Researchers from ARC Center for Excellence and Monash University have created semi-transparent solar cells that can be incorporated into window glass, allowing windows to power buildings. These transparent solar cells are the next-generation of perovskite solar cells that can generate electricity and allow light to pass.

The team used organic semiconductors that can be made into polymers and replace a common solar cell component called Spiro-OMeTAD. This component has low stability because it developed an unhelpful, watery coating. The new semiconductors overcome this issue.

A semi-transparent perovskite solar cell with contrasting levels of light transparency.
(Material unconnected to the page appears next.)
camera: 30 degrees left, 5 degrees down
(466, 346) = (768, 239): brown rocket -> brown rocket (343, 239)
Source: Dr Jae Choul YuA semi-transparent perovskite solar cell with contrasting levels of light transparency. Source: Dr Jae Choul Yu

The new cells transform windows into active power generators. Two square meters of the solar window will generate as much electricity as standard rooftop solar panels. For rooftop solar panels, the conversion efficiency is between 15-20%. The new semi-transparent cells have a conversion efficiency of 17% while transmitting more than ten percent of incoming light.

Solar windows are great for building owners and residents, but they bring new challenges and opportunities for architects, builders, engineers and planners. There is a trade-off with the windows. The more transparent a solar cell is, the less power it generates, and the less transparent the solar cell is the more power it generates.
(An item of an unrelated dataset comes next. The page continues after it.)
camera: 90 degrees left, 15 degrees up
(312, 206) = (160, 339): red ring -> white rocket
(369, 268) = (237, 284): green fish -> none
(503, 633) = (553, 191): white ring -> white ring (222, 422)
The team says that its first application should be in multi-story buildings. The large windows in high rise buildings are expensive to make, but adding semi-transparent solar cells is a marginal cost. It turns passive windows into electricity producing windows.
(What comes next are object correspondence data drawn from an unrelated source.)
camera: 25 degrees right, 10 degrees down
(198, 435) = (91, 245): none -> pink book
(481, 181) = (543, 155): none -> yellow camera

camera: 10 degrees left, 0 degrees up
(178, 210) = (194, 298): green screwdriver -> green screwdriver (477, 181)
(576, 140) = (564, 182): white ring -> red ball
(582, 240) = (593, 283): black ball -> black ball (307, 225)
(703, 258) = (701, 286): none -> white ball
The team is looking for ways to develop large scale glass manufacturing processes so the production of the semiconductors can be easily transferred to industries. They are also investigating how it could be built into commercial products by teaming up with Viridian Glass.

The next step is for the team to create a tandem device with the perovskite solar cells on the bottom layer and organic solar cells as the top layer. They aim to have the product ready for production within the next 10 years.

A paper on this technology was published in Nano Energy.